■ **Passage provided**
┄┄┄┄┄┄

Similarly, in “Inheritance,” twenty-three-year-old Drew is “alive, yet haunting” the home his parents left him in rural Maine. Like other characters in this compelling collection, Drew is longing for connection. He puts out an ad for renters. Caroline is the first to respond and Drew—surprised that a girl near his own age responded—is quickly drawn to his new tenant. Anorexic, elusive, and searching for a mother who disappeared years ago, Caroline is even more adrift in the world than Drew is. He observes that the “iridescence beneath her skin made him think of the white wolves that emerged at the wood’s edge in late winter, their eyes aglow with hunger.” They grow close. Caroline leaves, then returns, only to flee again. This last time Drew “watched her run deeper into the woods … the pale needle of her body disappearing, never looking back, never doubting that he would follow.”

Milliken shapes her stories inventively, often beginning in the middle or the end and then circling back to reveal and build her narratives. Her characters typically lack critical self-awareness, yet with sensitive, nuanced prose, Milliken engages our empathy for these individuals, who are also capable of remarkable resilience and powerful flashes of insight. This accomplished, often dazzling, collection is her debut book of fiction. We hope to hear more of her clear and unflinching voice.

┄┄┄┄┄┄

Collected data
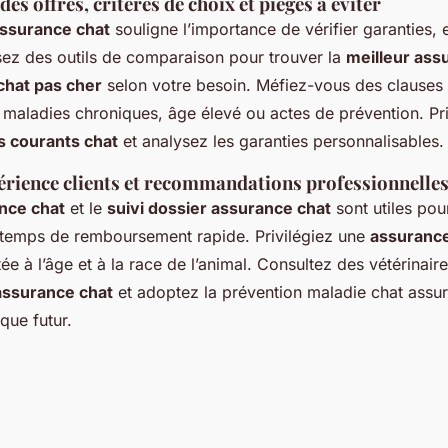
s offres, critères de choix et pièges à éviter
assurance chat
souligne l’importance de vérifier garanties, 
isez des outils de comparaison pour trouver la
meilleur ass
chat pas cher
selon votre besoin. Méfiez-vous des clauses 
 maladies chroniques, âge élevé ou actes de prévention. Pr
s courants chat
et analysez les garanties personnalisables.
érience clients et recommandations professionnelle
nce chat
et le
suivi dossier assurance chat
sont utiles pour
e temps de remboursement rapide. Privilégiez une
assurance
e à l’âge et à la race de l’animal. Consultez des vétérinair
assurance chat
et adoptez la prévention maladie chat assu
sque futur.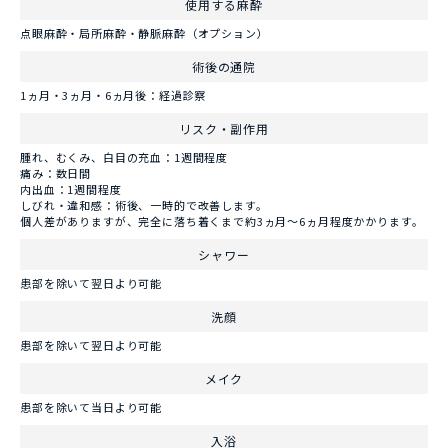
使用する麻酔
点眼麻酔・局所麻酔・静脈麻酔（オプション）
術後の通院
1ヵ月・3ヵ月・6ヵ月後：経過診察
リスク・副作用
腫れ、むくみ、白目の充血：1週間程度
痛み：数日間
内出血：1週間程度
しびれ・違和感：術後、一時的で改善します。
個人差がありますが、完全に落ち着くまで約3ヵ月～6ヵ月程度かかります。
シャワー
患部を除いて翌日より可能
洗顔
患部を除いて翌日より可能
メイク
患部を除いて当日より可能
入浴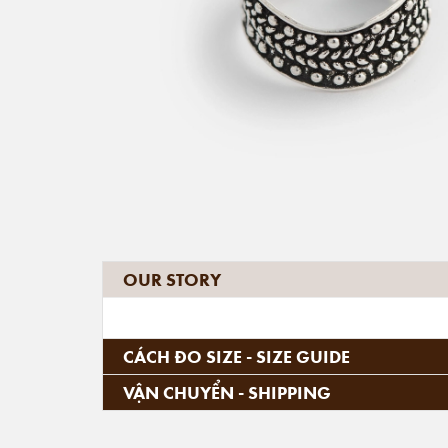
OUR STORY
CÁCH ĐO SIZE - SIZE GUIDE
VẬN CHUYỂN - SHIPPING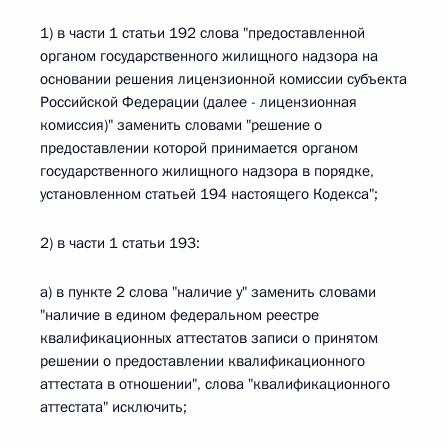
1) в части 1 статьи 192 слова "предоставленной
органом государственного жилищного надзора на
основании решения лицензионной комиссии субъекта
Российской Федерации (далее - лицензионная
комиссия)" заменить словами "решение о
предоставлении которой принимается органом
государственного жилищного надзора в порядке,
установленном статьей 194 настоящего Кодекса";
2) в части 1 статьи 193:
а) в пункте 2 слова "наличие у" заменить словами
"наличие в едином федеральном реестре
квалификационных аттестатов записи о принятом
решении о предоставлении квалификационного
аттестата в отношении", слова "квалификационного
аттестата" исключить;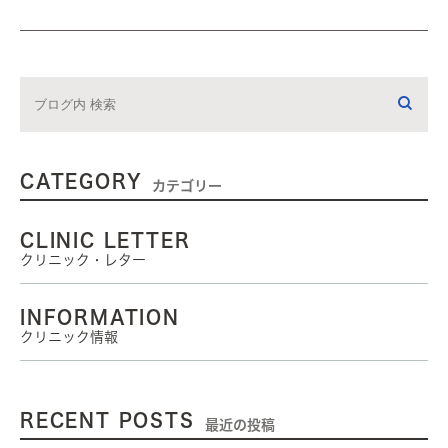
CATEGORY
カテゴリー
CLINIC LETTER
クリニック・レター
INFORMATION
クリニック情報
RECENT POSTS
最近の投稿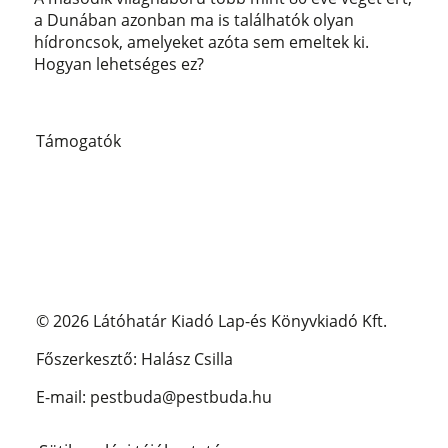
a Dunában azonban ma is találhatók olyan
hídroncsok, amelyeket azóta sem emeltek ki.
Hogyan lehetséges ez?
Támogatók
© 2026 Látóhatár Kiadó Lap-és Könyvkiadó Kft.
Főszerkesztő: Halász Csilla
E-mail: pestbuda@pestbuda.hu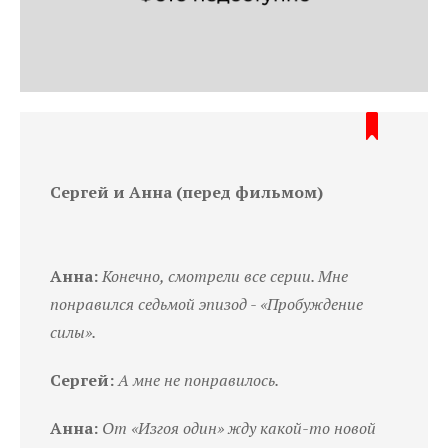
Сергей и Анна (перед фильмом)
Анна:
Конечно, смотрели все серии. Мне
понравился седьмой эпизод - «Пробуждение
силы».
Сергей:
А мне не понравилось.
Анна:
От «Изгоя один» жду какой-то новой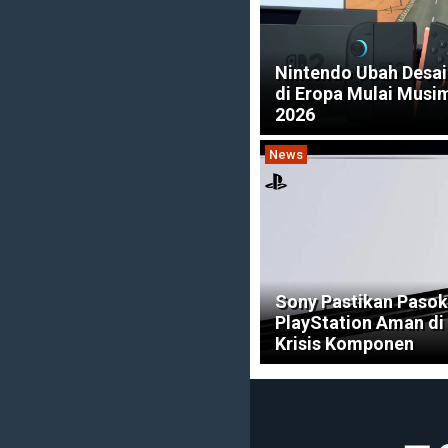
Nintendo Ubah Desai
di Eropa Mulai Musi
2026
News
Sony Pastikan Pasok
PlayStation Aman di
Krisis Komponen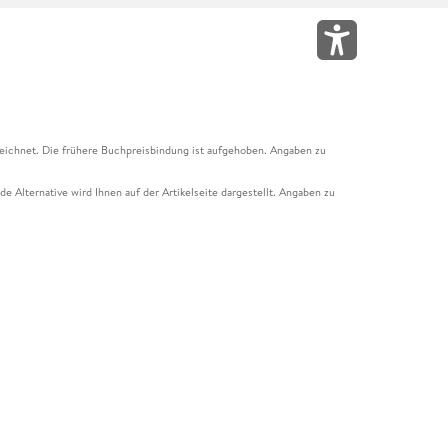
eichnet. Die frühere Buchpreisbindung ist aufgehoben. Angaben zu
e Alternative wird Ihnen auf der Artikelseite dargestellt. Angaben zu
ur Abholung mit Zahlung in der Filiale möglich. Der Gutschein ist nicht
t und das Hugendubel Hörbuch Abo. Der Gutschein ist nicht mit anderen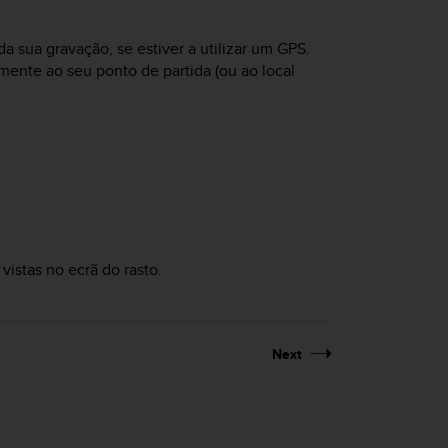
 sua gravação, se estiver a utilizar um GPS.
mente ao seu ponto de partida (ou ao local
istas no ecrã do rasto.
Next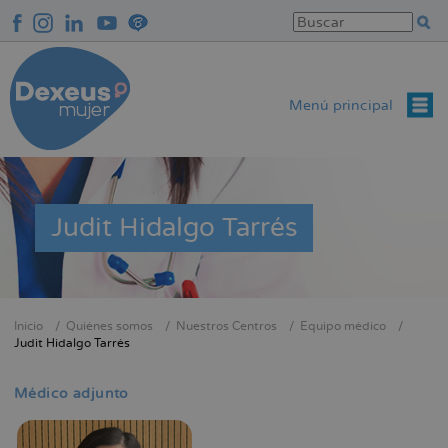
Pasar
al
contenido
principal
Menú principal
Judit Hidalgo Tarrés
Inicio
Quiénes somos
Nuestros Centros
Equipo médico
Sobrescribir
Judit Hidalgo Tarrés
enlaces
de
Médico adjunto
ayuda
a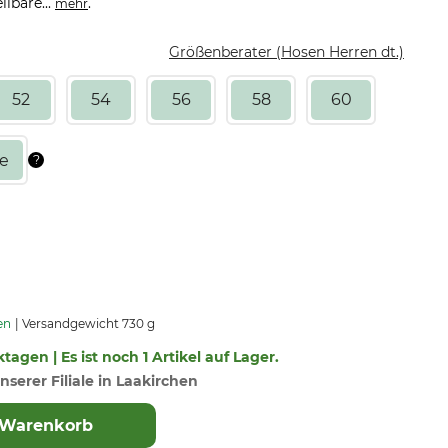
lbare...
.
mehr
Größenberater (Hosen Herren dt.)
52
54
56
58
60
en
Versandgewicht 730 g
tagen | Es ist noch 1 Artikel auf Lager.
nserer Filiale in Laakirchen
 Warenkorb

┄┄┄┄┄┄

■ **Complete the following**
a) Rewrite the part of the review that opens with the words "Milliken shapes her" and closes with "and unflinching voice.", replacing "dazzling" with "brilliant".
b) For each statement below, say yes or no to whether it agrees with the review, and quote the words of the review that decide it. (i) Drew is twenty-three years old. (ii) Caroline is the second person to answer Drew's ad for renters. (iii) The collection is Milliken's debut book of fiction.

■ **Per-task outputs**
a)
Milliken shapes her stories inventively, often beginning in the middle or the end and then circling back to reveal and build her narratives. Her characters typically lack critical self-awareness, yet with sensitive, nuanced prose, Milliken engages our empathy for these individuals, who are also capable of remarkable resilience and powerful flashes of insight. This accomplished, often brilliant, collection is her debut book of fiction. We hope to hear more of her clear and unflinching voice.

b)
(i) Yes: "twenty-three-year-old Drew"
(ii) No: "Caroline is the first to respond"
(iii) Yes: "collection is her debut book of fiction"